That's true normally for most workloads and entities, but like I said, if it takes 30 days to run your workload once (and you can't speed it up with more A100's / H100's / etc because you've hit a bottleneck someplace - look at their graph showing diminishing returns as they added GPUs to a given task, ), then additional performance even if Perf/W was worse would be worth it up to a point, if you can afford it.

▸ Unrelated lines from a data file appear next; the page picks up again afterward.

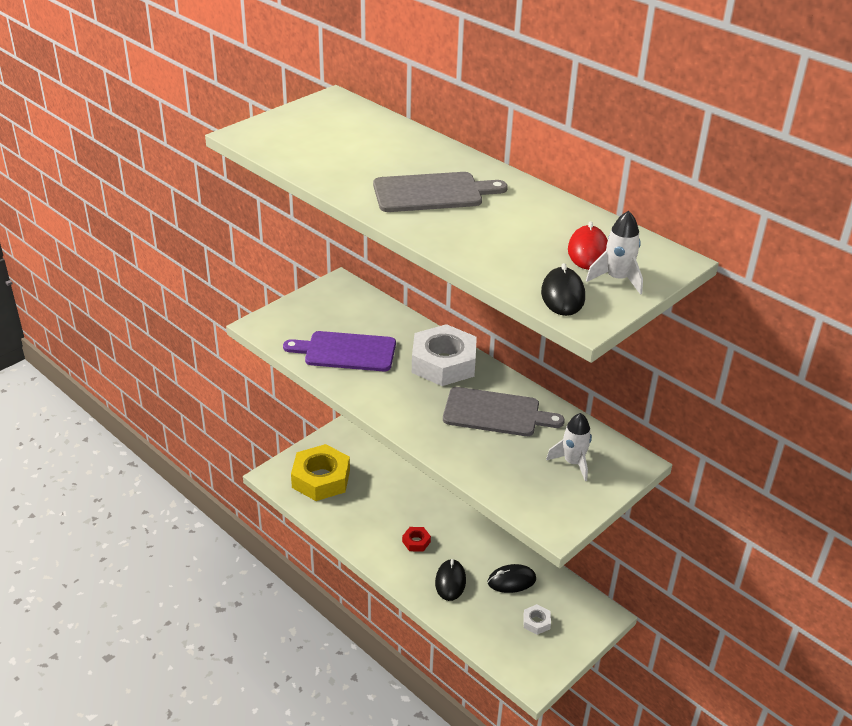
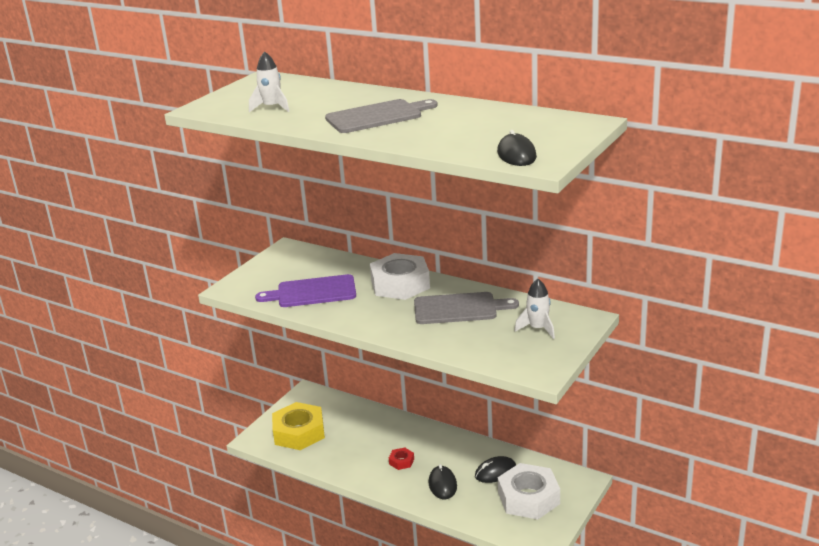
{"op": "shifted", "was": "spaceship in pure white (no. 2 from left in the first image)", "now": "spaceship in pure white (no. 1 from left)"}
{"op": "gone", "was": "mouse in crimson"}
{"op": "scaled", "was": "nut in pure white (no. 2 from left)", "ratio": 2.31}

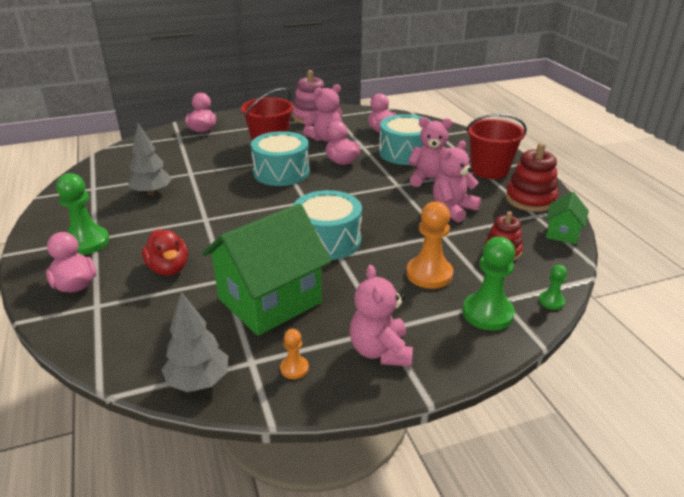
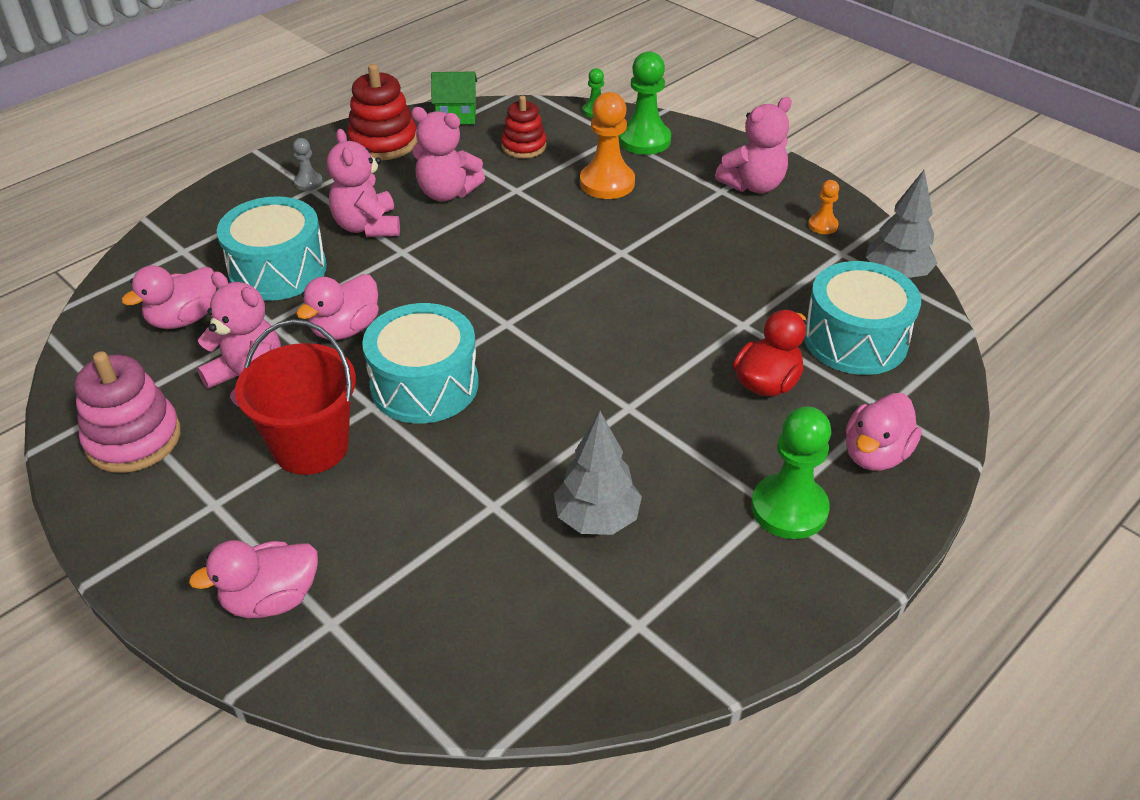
{"op": "swapped", "was": "pail in crimson (no. 2 from left)", "now": "game pawn in ash-grey"}
{"op": "shifted", "was": "toy drum in turquoise (no. 2 from left in the first image)", "now": "toy drum in turquoise (no. 3 from left)"}
{"op": "gone", "was": "cottage in emerald (no. 1 from left)"}

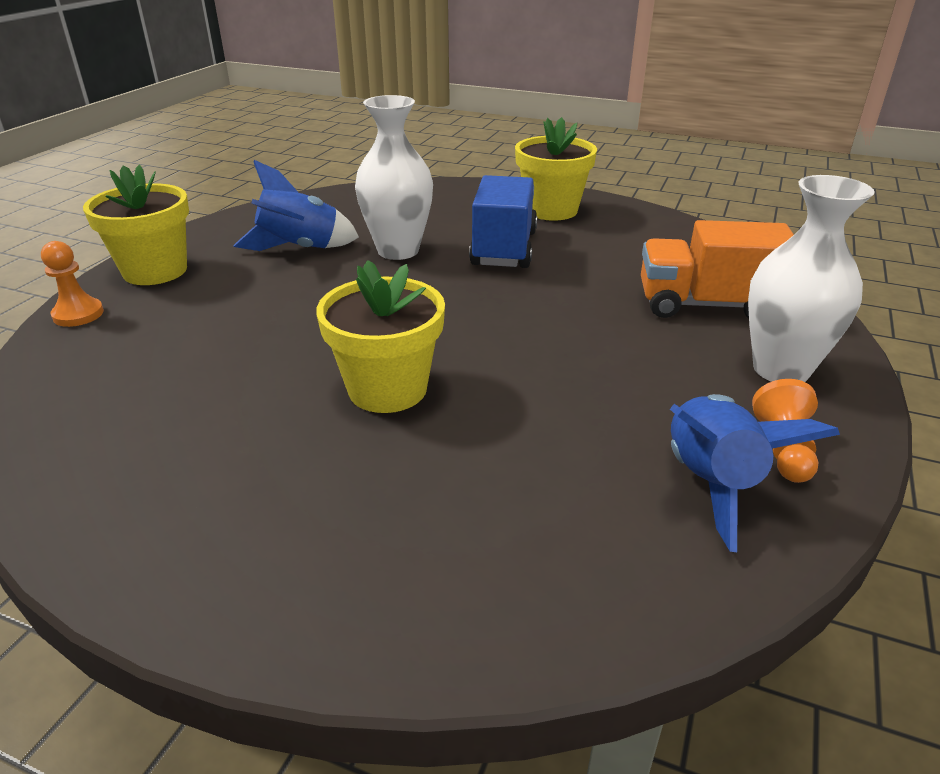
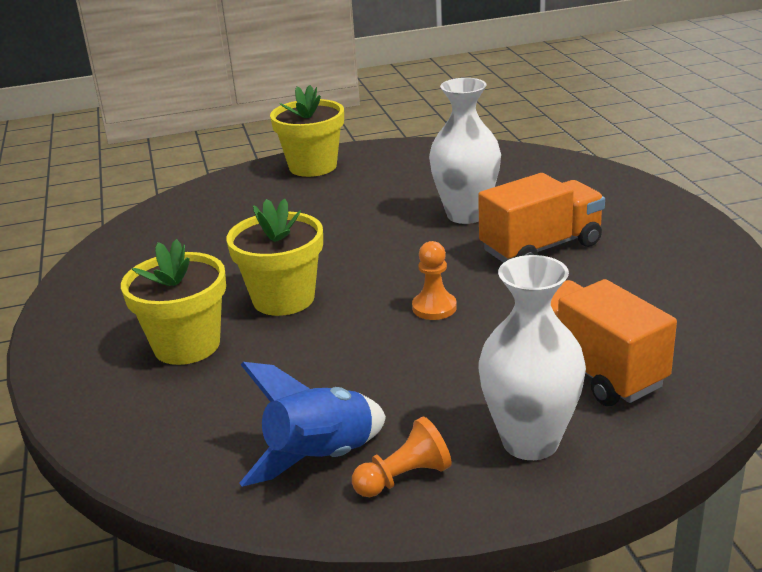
{"op": "shifted", "was": "plant pot in bright yellow (no. 3 from left in the first image)", "now": "plant pot in bright yellow (no. 1 from left)"}
{"op": "gone", "was": "spaceship in cobalt (no. 1 from left)"}
{"op": "repainted", "was": "truck in cobalt", "now": "truck in orange-coloured (no. 1 from left)"}
{"op": "shifted", "was": "game pawn in orange-coloured (no. 1 from left in the first image)", "now": "game pawn in orange-coloured (no. 2 from left)"}

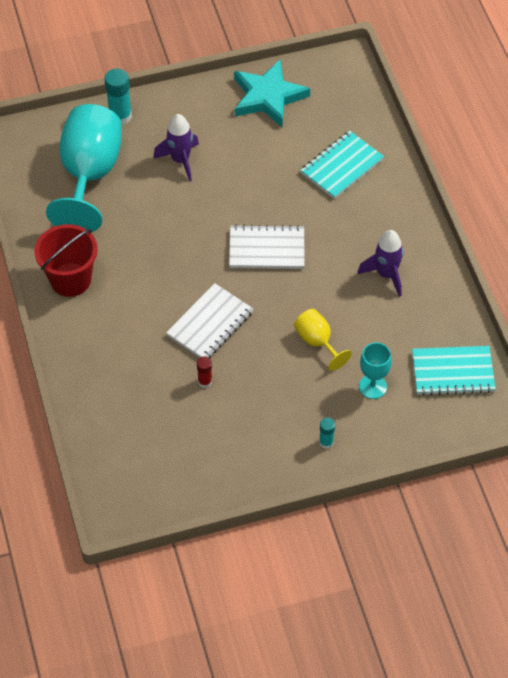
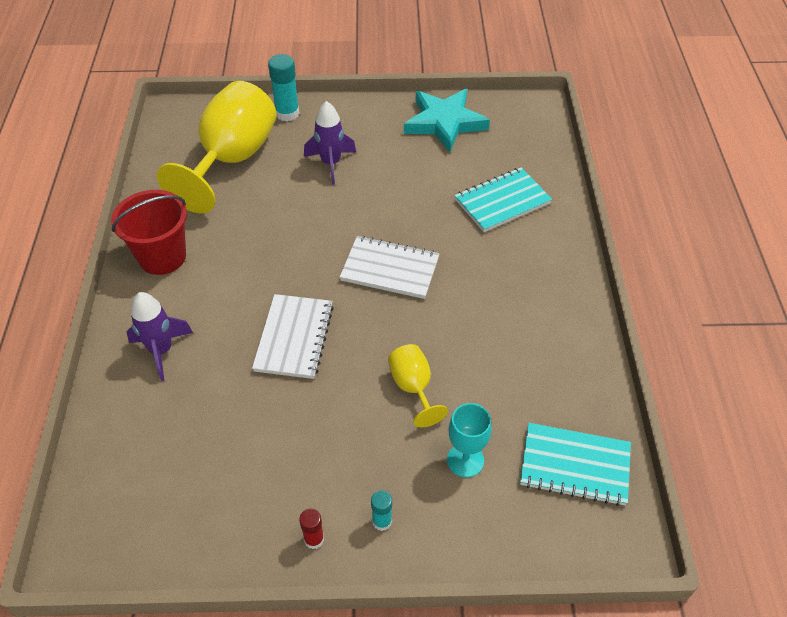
{"op": "repainted", "was": "chalice in turquoise (no. 1 from left)", "now": "chalice in bright yellow (no. 1 from left)"}
{"op": "shifted", "was": "spaceship in royal purple (no. 2 from left in the first image)", "now": "spaceship in royal purple (no. 1 from left)"}
{"op": "rotated", "was": "exercise book in pure white (no. 1 from left)", "clockwise": -45}
{"op": "shifted", "was": "glue stick in crimson"}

From Tesla's own real world usage we can see that there are diminishing returns the more GPUs you add. While performance might go up from 64 to 128 (not indicated in the graph), clearly going higher is not really getting you much, and there's no way to significantly reduce the time it takes to run such large jobs.
AI Day 2 @ 2:15:44
View attachment 859103
Whether the point where Perf/W becomes more important again is at a week per job, or a day per job, or an hour per job, versus the original 30 days per job, is entirely going to depend on the goals and resources (i.e. how much money to throw at it) of the entity running the job. I would guess that if Dojo was only as fast (due to bottlenecks or whatever) as their existing GPU clusters, they would not have proceeded with it. But even cutting execution time in half to ~2 weeks was clearly worth it, at least to Tesla, even with the costs of engineering Dojo and all that goes with that.
For such large jobs, that take so long to run, the old saying of "time is money" applies - reducing the time it takes to run the job outweighs the raw Perf/W, if the value of getting those results back faster are suffiently high enough to offsite the extra costs.
Though, at a claimed potential 2x~4x the performance of an A100 die for die, depending on the workload, 2.8x ~ 1.75x the watts per die (comparing official A100 TDPs for various models to the claimed 104kW for a 150-tile 'system tray' for Dojo from the AI Day 2 presentation), ignoring the rest of supporting system power usage (since there's no easy way to determine that for either cluster type), Perf/W is either not much worse or is much better for Dojo, anyways. So Perf/W that close together becomes extra irrelevant compared to the execution speedup. If we were talking double the performance for a job that finishes in minutes, seconds, or less, then of course Perf/W is king. But going from 30 days to ~2 weeks and potentially even faster has significant business implications, that far outweigh the traditional Perf/W implications.